_WHAT THE TASK ASKS_
Could you reproduce all of the following entries exactly?

_DATASET EXCERPTS_

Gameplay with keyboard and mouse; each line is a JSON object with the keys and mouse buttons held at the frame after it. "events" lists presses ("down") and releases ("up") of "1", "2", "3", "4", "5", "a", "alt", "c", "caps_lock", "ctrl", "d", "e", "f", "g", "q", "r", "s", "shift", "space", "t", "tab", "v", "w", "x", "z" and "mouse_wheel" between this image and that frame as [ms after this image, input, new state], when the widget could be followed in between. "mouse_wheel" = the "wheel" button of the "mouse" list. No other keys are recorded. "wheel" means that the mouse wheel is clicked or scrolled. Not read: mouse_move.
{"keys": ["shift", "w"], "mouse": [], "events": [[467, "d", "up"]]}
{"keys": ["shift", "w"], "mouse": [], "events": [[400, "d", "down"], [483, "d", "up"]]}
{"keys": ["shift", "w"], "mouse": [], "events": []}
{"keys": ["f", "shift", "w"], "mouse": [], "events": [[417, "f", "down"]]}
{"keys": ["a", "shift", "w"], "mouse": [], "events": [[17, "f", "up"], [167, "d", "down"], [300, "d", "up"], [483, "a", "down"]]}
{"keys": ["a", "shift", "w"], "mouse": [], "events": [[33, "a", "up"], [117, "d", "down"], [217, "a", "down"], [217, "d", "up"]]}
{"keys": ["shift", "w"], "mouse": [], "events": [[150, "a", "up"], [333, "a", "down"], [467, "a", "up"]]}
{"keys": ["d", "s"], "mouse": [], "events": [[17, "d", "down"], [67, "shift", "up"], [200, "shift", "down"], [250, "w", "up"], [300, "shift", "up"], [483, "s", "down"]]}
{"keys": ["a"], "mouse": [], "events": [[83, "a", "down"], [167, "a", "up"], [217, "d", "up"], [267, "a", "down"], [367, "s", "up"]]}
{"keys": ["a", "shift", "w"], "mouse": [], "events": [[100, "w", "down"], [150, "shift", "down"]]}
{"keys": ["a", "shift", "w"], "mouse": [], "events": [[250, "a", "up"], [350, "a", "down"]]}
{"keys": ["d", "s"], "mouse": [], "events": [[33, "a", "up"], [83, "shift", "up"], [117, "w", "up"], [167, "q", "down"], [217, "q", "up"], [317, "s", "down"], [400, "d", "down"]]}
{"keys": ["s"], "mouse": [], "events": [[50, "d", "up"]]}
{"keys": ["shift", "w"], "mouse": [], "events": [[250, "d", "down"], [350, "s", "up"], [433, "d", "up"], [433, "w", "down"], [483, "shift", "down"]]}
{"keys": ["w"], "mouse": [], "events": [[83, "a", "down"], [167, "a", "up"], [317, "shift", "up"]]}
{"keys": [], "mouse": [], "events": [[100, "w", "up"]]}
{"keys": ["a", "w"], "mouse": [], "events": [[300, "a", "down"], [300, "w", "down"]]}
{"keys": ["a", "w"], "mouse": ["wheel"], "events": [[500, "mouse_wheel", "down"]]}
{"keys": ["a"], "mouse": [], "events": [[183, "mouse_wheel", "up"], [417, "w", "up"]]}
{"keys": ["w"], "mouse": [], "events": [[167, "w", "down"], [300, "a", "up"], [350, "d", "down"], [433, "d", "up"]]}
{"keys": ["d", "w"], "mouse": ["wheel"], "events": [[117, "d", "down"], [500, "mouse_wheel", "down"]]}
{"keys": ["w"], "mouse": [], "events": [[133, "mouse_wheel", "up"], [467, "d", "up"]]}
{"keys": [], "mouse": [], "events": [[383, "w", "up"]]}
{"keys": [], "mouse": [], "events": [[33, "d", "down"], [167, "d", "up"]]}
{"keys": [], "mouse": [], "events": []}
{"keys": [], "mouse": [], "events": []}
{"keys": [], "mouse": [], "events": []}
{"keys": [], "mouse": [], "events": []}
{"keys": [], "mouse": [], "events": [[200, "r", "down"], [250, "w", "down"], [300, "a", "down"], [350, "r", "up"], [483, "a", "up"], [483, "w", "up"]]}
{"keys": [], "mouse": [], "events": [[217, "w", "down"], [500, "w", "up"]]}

_ANSWER SECTION_
Gameplay with keyboard and mouse; each line is a JSON object with the keys and mouse buttons held at the frame after it. "events" lists presses ("down") and releases ("up") of "1", "2", "3", "4", "5", "a", "alt", "c", "caps_lock", "ctrl", "d", "e", "f", "g", "q", "r", "s", "shift", "space", "t", "tab", "v", "w", "x", "z" and "mouse_wheel" between this image and that frame as [ms after this image, input, new state], when the widget could be followed in between. "mouse_wheel" = the "wheel" button of the "mouse" list. No other keys are recorded. "wheel" means that the mouse wheel is clicked or scrolled. Not read: mouse_move.
{"keys": ["shift", "w"], "mouse": [], "events": [[467, "d", "up"]]}
{"keys": ["shift", "w"], "mouse": [], "events": [[400, "d", "down"], [483, "d", "up"]]}
{"keys": ["shift", "w"], "mouse": [], "events": []}
{"keys": ["f", "shift", "w"], "mouse": [], "events": [[417, "f", "down"]]}
{"keys": ["a", "shift", "w"], "mouse": [], "events": [[17, "f", "up"], [167, "d", "down"], [300, "d", "up"], [483, "a", "down"]]}
{"keys": ["a", "shift", "w"], "mouse": [], "events": [[33, "a", "up"], [117, "d", "down"], [217, "a", "down"], [217, "d", "up"]]}
{"keys": ["shift", "w"], "mouse": [], "events": [[150, "a", "up"], [333, "a", "down"], [467, "a", "up"]]}
{"keys": ["d", "s"], "mouse": [], "events": [[17, "d", "down"], [67, "shift", "up"], [200, "shift", "down"], [250, "w", "up"], [300, "shift", "up"], [483, "s", "down"]]}
{"keys": ["a"], "mouse": [], "events": [[83, "a", "down"], [167, "a", "up"], [217, "d", "up"], [267, "a", "down"], [367, "s", "up"]]}
{"keys": ["a", "shift", "w"], "mouse": [], "events": [[100, "w", "down"], [150, "shift", "down"]]}
{"keys": ["a", "shift", "w"], "mouse": [], "events": [[250, "a", "up"], [350, "a", "down"]]}
{"keys": ["d", "s"], "mouse": [], "events": [[33, "a", "up"], [83, "shift", "up"], [117, "w", "up"], [167, "q", "down"], [217, "q", "up"], [317, "s", "down"], [400, "d", "down"]]}
{"keys": ["s"], "mouse": [], "events": [[50, "d", "up"]]}
{"keys": ["shift", "w"], "mouse": [], "events": [[250, "d", "down"], [350, "s", "up"], [433, "d", "up"], [433, "w", "down"], [483, "shift", "down"]]}
{"keys": ["w"], "mouse": [], "events": [[83, "a", "down"], [167, "a", "up"], [317, "shift", "up"]]}
{"keys": [], "mouse": [], "events": [[100, "w", "up"]]}
{"keys": ["a", "w"], "mouse": [], "events": [[300, "a", "down"], [300, "w", "down"]]}
{"keys": ["a", "w"], "mouse": ["wheel"], "events": [[500, "mouse_wheel", "down"]]}
{"keys": ["a"], "mouse": [], "events": [[183, "mouse_wheel", "up"], [417, "w", "up"]]}
{"keys": ["w"], "mouse": [], "events": [[167, "w", "down"], [300, "a", "up"], [350, "d", "down"], [433, "d", "up"]]}
{"keys": ["d", "w"], "mouse": ["wheel"], "events": [[117, "d", "down"], [500, "mouse_wheel", "down"]]}
{"keys": ["w"], "mouse": [], "events": [[133, "mouse_wheel", "up"], [467, "d", "up"]]}
{"keys": [], "mouse": [], "events": [[383, "w", "up"]]}
{"keys": [], "mouse": [], "events": [[33, "d", "down"], [167, "d", "up"]]}
{"keys": [], "mouse": [], "events": []}
{"keys": [], "mouse": [], "events": []}
{"keys": [], "mouse": [], "events": []}
{"keys": [], "mouse": [], "events": []}
{"keys": [], "mouse": [], "events": [[200, "r", "down"], [250, "w", "down"], [300, "a", "down"], [350, "r", "up"], [483, "a", "up"], [483, "w", "up"]]}
{"keys": [], "mouse": [], "events": [[217, "w", "down"], [500, "w", "up"]]}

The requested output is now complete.